_Job item_
With pictures excluded, copy word for word the lines in the data below from the line containing "۸/۱۸/۱۴۰۳ ۰۳:۰۲:۰۰ ب.ظ." through the line containing "Немедленно, при появлении новых материалов".

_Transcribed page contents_

____________________

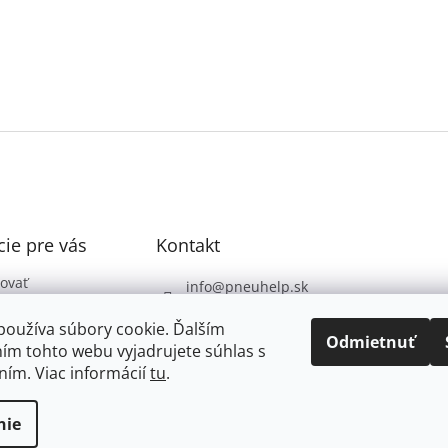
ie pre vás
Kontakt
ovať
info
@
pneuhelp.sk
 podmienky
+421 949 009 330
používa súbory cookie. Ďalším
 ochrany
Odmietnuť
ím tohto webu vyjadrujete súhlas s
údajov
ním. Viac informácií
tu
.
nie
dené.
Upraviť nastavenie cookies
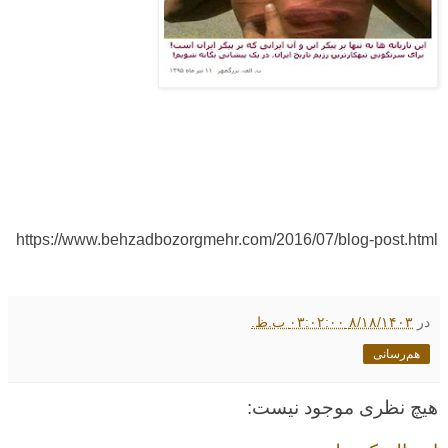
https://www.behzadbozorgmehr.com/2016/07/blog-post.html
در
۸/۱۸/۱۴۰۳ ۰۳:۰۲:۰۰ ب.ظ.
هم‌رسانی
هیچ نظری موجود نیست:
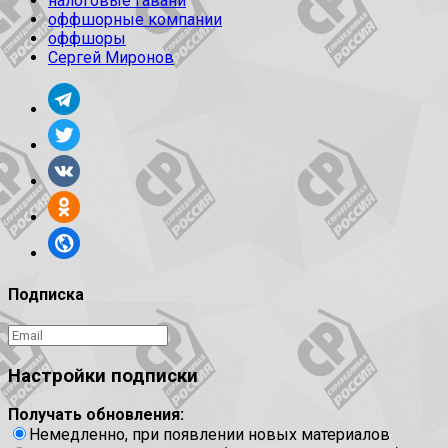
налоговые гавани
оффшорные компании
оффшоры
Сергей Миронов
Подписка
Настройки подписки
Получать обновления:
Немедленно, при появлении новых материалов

____________________

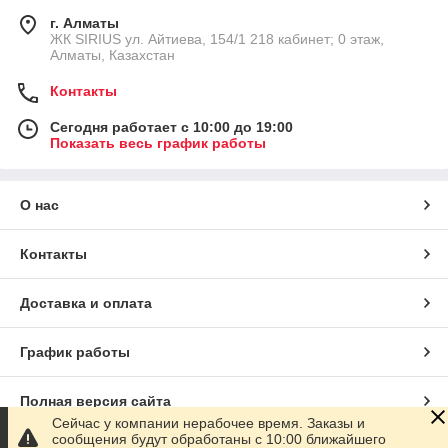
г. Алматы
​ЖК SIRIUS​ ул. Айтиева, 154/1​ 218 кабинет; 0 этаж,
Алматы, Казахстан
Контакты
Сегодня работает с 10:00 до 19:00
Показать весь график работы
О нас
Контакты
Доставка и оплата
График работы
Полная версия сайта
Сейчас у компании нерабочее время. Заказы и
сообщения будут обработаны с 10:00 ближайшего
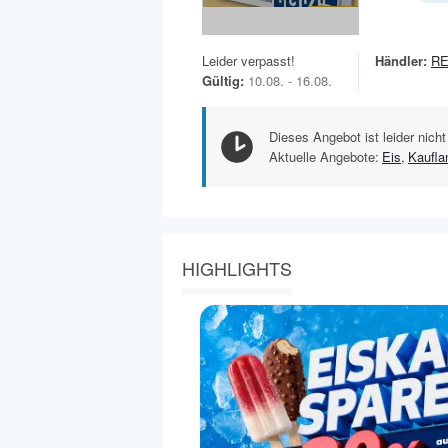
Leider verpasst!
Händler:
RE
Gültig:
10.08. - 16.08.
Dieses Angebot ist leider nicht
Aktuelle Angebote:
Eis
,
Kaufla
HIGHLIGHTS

____________________

_Finished exercise_
۸/۱۸/۱۴۰۳ ۰۳:۰۲:۰۰ ب.ظ.
هم‌رسانی
هیچ نظری موجود نیست:
налоговые гавани
оффшорные компании
оффшоры
Сергей Миронов
Подписка
Настройки подписки
Получать обновления:
Немедленно, при появлении новых материалов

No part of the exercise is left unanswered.